# ACTION ITEM:
Leaving out the pictures, retype exactly the lines from the one holding "サラリーマンでの面接でアピールポイントになっていたシステムの知識、" through the end of the material.

--------------------------------------------------

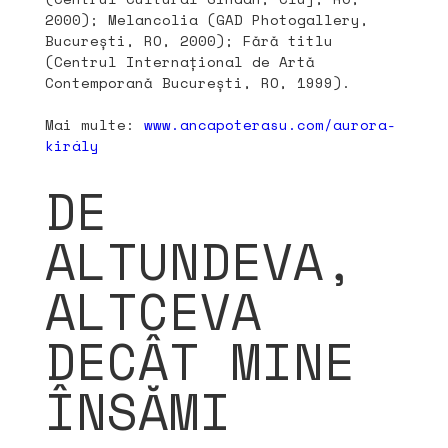
2000); Melancolia (GAD Photogallery,
București, RO, 2000); Fără titlu
(Centrul Internațional de Artă
Contemporană București, RO, 1999).
Mai multe:
www.ancapoterasu.com/aurora-
király
DE
ALTUNDEVA,
ALTCEVA
DECÂT MINE
ÎNSĂMI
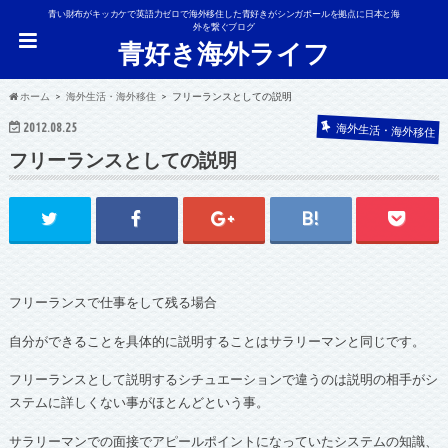
青い財布がキッカケで英語力ゼロで海外移住した青好きがシンガポールを拠点に日本と海
外を繋ぐブログ
青好き海外ライフ
ホーム
海外生活・海外移住
フリーランスとしての説明
2012.08.25
海外生活・海外移住
フリーランスとしての説明
フリーランスで仕事をして残る場合
自分ができることを具体的に説明することはサラリーマンと同じです。
フリーランスとして説明するシチュエーションで違うのは説明の相手がシ
ステムに詳しくない事がほとんどという事。
サラリーマンでの面接でアピールポイントになっていたシステムの知識、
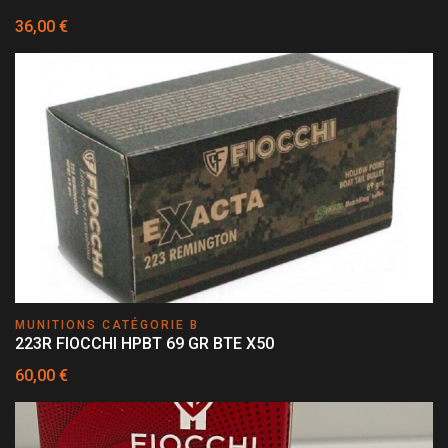
36,00 €
MUNITIONS CATÉGORIE B
223R FIOCCHI HPBT 69 GR BTE X50
60,00 €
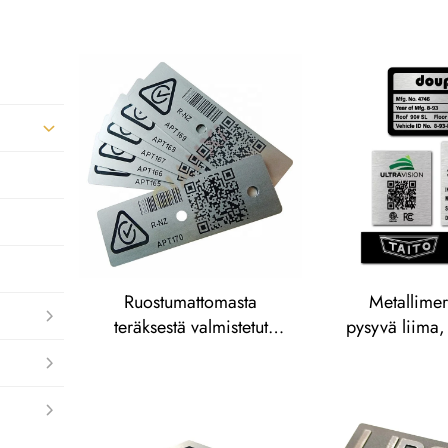
Ruostumattomasta
Metallimer
teräksestä valmistetut
pysyvä liima,
sarjanumerolevyt, QR-
logotarra, a
koodimetalliviivakooditarrat,
alumiinista 
alumiiniset varatarrut
nimikilpi, 
nimik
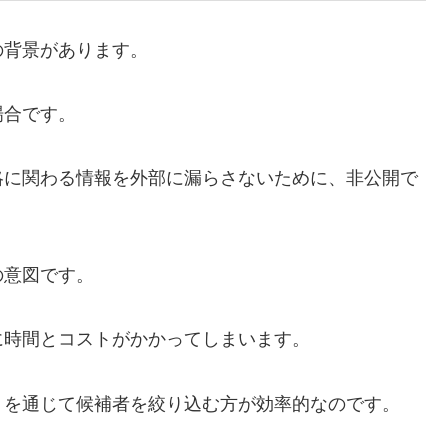
の背景があります。
場合です。
略に関わる情報を外部に漏らさないために、非公開で
の意図です。
に時間とコストがかかってしまいます。
トを通じて候補者を絞り込む方が効率的なのです。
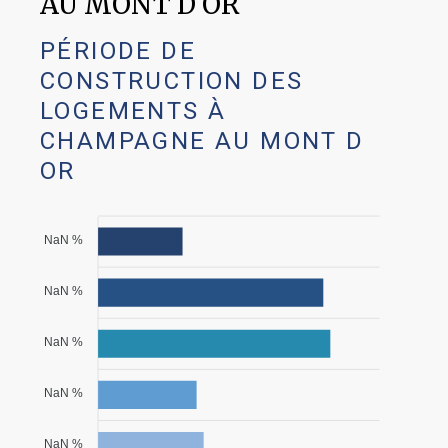
AU MONT D OR
PÉRIODE DE
CONSTRUCTION DES
LOGEMENTS À
CHAMPAGNE AU MONT D
OR
NaN %
NaN %
NaN %
NaN %
NaN %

--------------------------------------------------

# ANSWER TO THIS EXERCISE:
サラリーマンでの面接でアピールポイントになっていたシステムの知識、
36,00 €
MUNITIONS CATÉGORIE B
223R FIOCCHI HPBT 69 GR BTE X50
60,00 €
Ruostumattomasta
Metallimer
teräksestä valmistetut
pysyvä liima,
sarjanumerolevyt, QR-
logotarra, a
koodimetalliviivakooditarrat,
alumiinista 
alumiiniset varatarrut
nimikilpi, 
nimik
の背景があります。
場合です。
略に関わる情報を外部に漏らさないために、非公開で
の意図です。
に時間とコストがかかってしまいます。
トを通じて候補者を絞り込む方が効率的なのです。
AU MONT D OR
PÉRIODE DE
CONSTRUCTION DES
LOGEMENTS À
CHAMPAGNE AU MONT D
OR
NaN %
NaN %
NaN %
NaN %
NaN %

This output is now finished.